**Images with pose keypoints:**
++++++++++

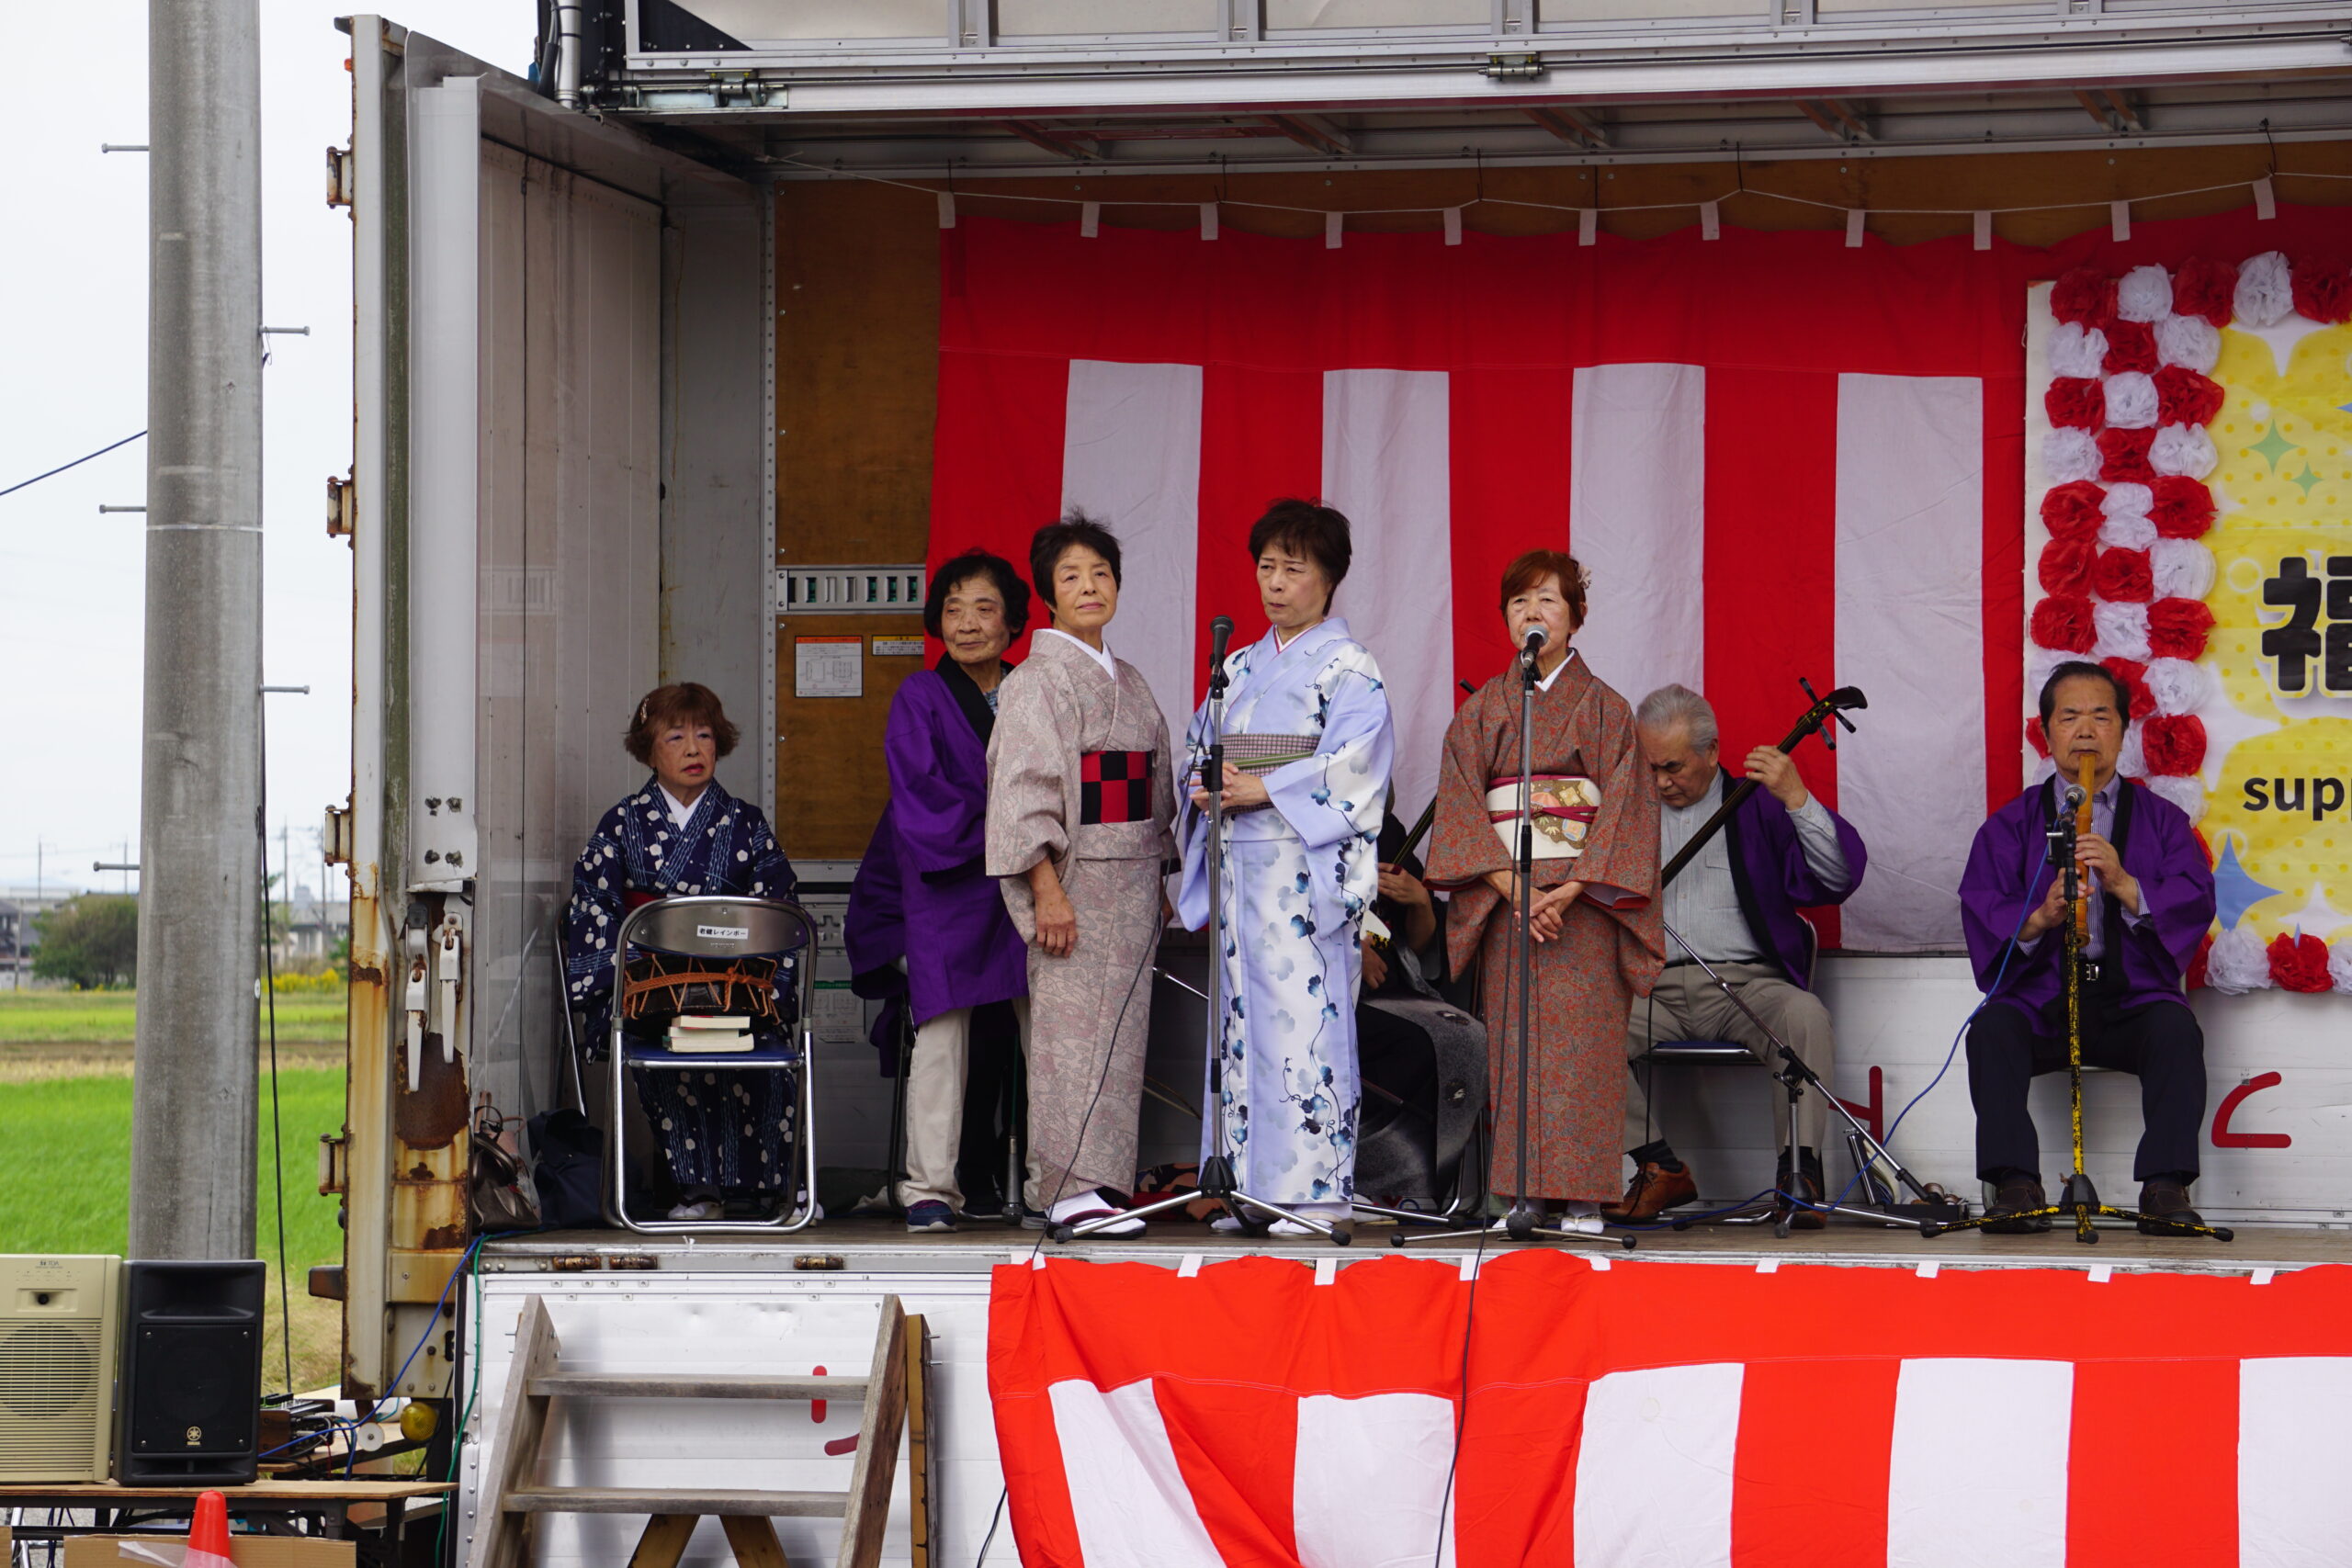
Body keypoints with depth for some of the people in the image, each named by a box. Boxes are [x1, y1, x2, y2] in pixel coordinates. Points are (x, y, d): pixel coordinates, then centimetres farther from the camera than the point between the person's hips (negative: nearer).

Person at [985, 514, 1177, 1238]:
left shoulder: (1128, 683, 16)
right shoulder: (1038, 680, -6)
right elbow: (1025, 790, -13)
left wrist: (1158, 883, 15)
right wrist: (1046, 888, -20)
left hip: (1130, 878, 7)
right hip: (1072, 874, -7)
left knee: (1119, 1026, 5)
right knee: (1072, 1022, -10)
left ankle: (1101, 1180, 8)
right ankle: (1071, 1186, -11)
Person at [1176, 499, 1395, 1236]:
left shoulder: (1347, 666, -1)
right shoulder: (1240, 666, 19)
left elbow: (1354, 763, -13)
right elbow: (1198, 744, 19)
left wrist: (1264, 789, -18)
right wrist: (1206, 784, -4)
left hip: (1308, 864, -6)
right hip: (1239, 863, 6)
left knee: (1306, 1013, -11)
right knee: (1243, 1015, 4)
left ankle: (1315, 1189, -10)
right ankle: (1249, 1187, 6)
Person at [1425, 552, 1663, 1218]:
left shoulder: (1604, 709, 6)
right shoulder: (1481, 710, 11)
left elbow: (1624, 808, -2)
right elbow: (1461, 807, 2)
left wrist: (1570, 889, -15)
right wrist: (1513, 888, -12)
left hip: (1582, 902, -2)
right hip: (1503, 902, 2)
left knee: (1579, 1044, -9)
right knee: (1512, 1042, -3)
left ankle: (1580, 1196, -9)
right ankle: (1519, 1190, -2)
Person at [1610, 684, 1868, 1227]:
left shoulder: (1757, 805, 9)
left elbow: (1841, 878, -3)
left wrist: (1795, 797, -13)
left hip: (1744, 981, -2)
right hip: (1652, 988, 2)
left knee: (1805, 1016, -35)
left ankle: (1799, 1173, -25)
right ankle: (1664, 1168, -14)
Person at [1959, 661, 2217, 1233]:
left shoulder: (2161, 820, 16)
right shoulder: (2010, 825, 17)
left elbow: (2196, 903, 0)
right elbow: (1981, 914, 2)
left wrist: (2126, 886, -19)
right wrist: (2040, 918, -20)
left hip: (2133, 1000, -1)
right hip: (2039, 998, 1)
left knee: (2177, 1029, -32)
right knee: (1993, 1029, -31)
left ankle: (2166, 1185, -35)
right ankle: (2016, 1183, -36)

++++++++++

**WORK TO BE COMPLETED:** Pull the text from every record, reproducing each line unchanged, and leave the pictures out.

**RESPONSE BOX:**
Body keypoints with depth for some of the people in the image, each named by a box. Boxes are [x1, y1, x2, y2] in pixel coordinates. Points are (x, y, d): pixel coordinates, then centimetres farther from the camera than the point between the person's hips (negative: nearer).

Person at [985, 514, 1177, 1238]:
left shoulder: (1128, 683, 16)
right shoulder: (1038, 680, -6)
right elbow: (1025, 790, -13)
left wrist: (1158, 883, 15)
right wrist: (1046, 888, -20)
left hip: (1130, 878, 7)
right hip: (1072, 874, -7)
left knee: (1119, 1026, 5)
right knee: (1072, 1022, -10)
left ankle: (1101, 1180, 8)
right ankle: (1071, 1186, -11)
Person at [1176, 499, 1395, 1236]:
left shoulder: (1347, 666, -1)
right shoulder: (1240, 666, 19)
left elbow: (1354, 763, -13)
right elbow: (1198, 744, 19)
left wrist: (1264, 789, -18)
right wrist: (1206, 784, -4)
left hip: (1308, 864, -6)
right hip: (1239, 863, 6)
left knee: (1306, 1013, -11)
right knee: (1243, 1015, 4)
left ankle: (1315, 1189, -10)
right ankle: (1249, 1187, 6)
Person at [1425, 552, 1663, 1218]:
left shoulder: (1604, 709, 6)
right shoulder: (1481, 710, 11)
left elbow: (1624, 808, -2)
right elbow: (1461, 807, 2)
left wrist: (1570, 889, -15)
right wrist: (1513, 888, -12)
left hip: (1582, 902, -2)
right hip: (1503, 902, 2)
left knee: (1579, 1044, -9)
right knee: (1512, 1042, -3)
left ankle: (1580, 1196, -9)
right ankle: (1519, 1190, -2)
Person at [1610, 684, 1868, 1227]:
left shoulder: (1757, 805, 9)
left elbow: (1841, 878, -3)
left wrist: (1795, 797, -13)
left hip: (1744, 981, -2)
right hip: (1652, 988, 2)
left knee: (1805, 1016, -35)
left ankle: (1799, 1173, -25)
right ankle: (1664, 1168, -14)
Person at [1959, 661, 2217, 1233]:
left shoulder: (2161, 820, 16)
right shoulder: (2010, 825, 17)
left elbow: (2196, 903, 0)
right elbow: (1981, 914, 2)
left wrist: (2126, 886, -19)
right wrist: (2040, 918, -20)
left hip: (2133, 1000, -1)
right hip: (2039, 998, 1)
left knee: (2177, 1029, -32)
right knee: (1993, 1029, -31)
left ankle: (2166, 1185, -35)
right ankle: (2016, 1183, -36)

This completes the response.